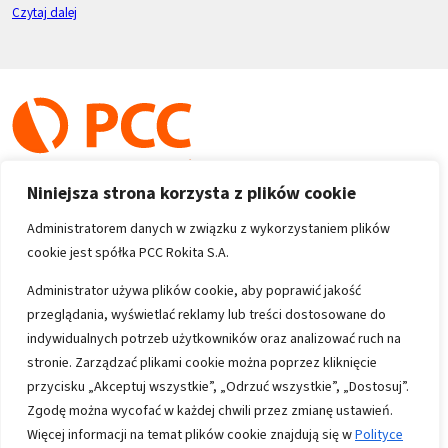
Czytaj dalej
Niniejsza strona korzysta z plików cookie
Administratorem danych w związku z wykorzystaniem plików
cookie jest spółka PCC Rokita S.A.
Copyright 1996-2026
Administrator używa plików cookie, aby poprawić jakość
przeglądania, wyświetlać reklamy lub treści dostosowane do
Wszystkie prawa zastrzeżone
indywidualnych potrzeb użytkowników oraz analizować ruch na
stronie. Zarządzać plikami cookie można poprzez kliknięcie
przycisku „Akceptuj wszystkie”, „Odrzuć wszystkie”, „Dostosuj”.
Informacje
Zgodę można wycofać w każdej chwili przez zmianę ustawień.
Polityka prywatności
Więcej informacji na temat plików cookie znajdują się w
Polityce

****

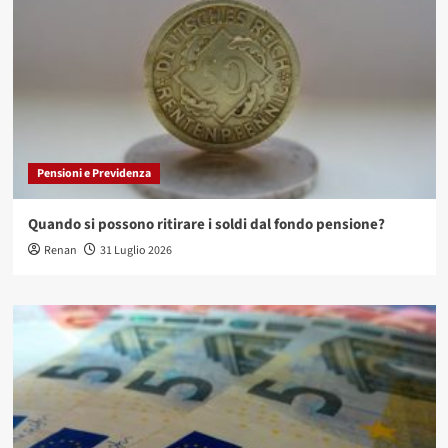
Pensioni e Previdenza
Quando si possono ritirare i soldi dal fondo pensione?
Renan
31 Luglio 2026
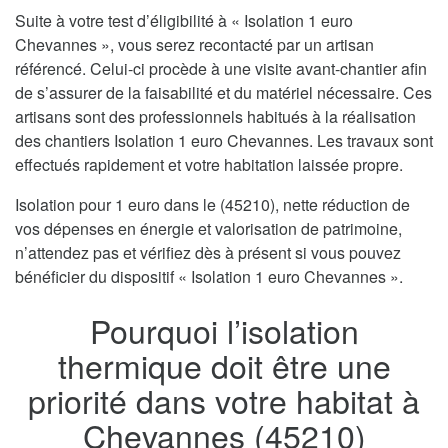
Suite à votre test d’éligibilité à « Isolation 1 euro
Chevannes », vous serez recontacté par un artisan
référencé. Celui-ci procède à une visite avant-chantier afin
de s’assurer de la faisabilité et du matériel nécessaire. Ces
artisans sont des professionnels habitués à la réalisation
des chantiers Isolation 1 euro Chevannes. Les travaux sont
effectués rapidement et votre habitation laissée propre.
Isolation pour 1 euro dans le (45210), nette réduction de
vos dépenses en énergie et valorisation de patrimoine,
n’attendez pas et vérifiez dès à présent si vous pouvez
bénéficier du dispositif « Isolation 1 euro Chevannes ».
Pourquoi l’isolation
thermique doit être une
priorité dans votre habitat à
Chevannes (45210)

****

◆ What this task involves ◆
Could you write out the lines of the items starting with the one containing "Pensioni e Previdenza" and going on through the one containing "31 Luglio 2026", with "fondo pensione" replaced by "conto deposito" and nothing else changed?

◆ Task output ◆
Pensioni e Previdenza
Quando si possono ritirare i soldi dal conto deposito?
Renan
31 Luglio 2026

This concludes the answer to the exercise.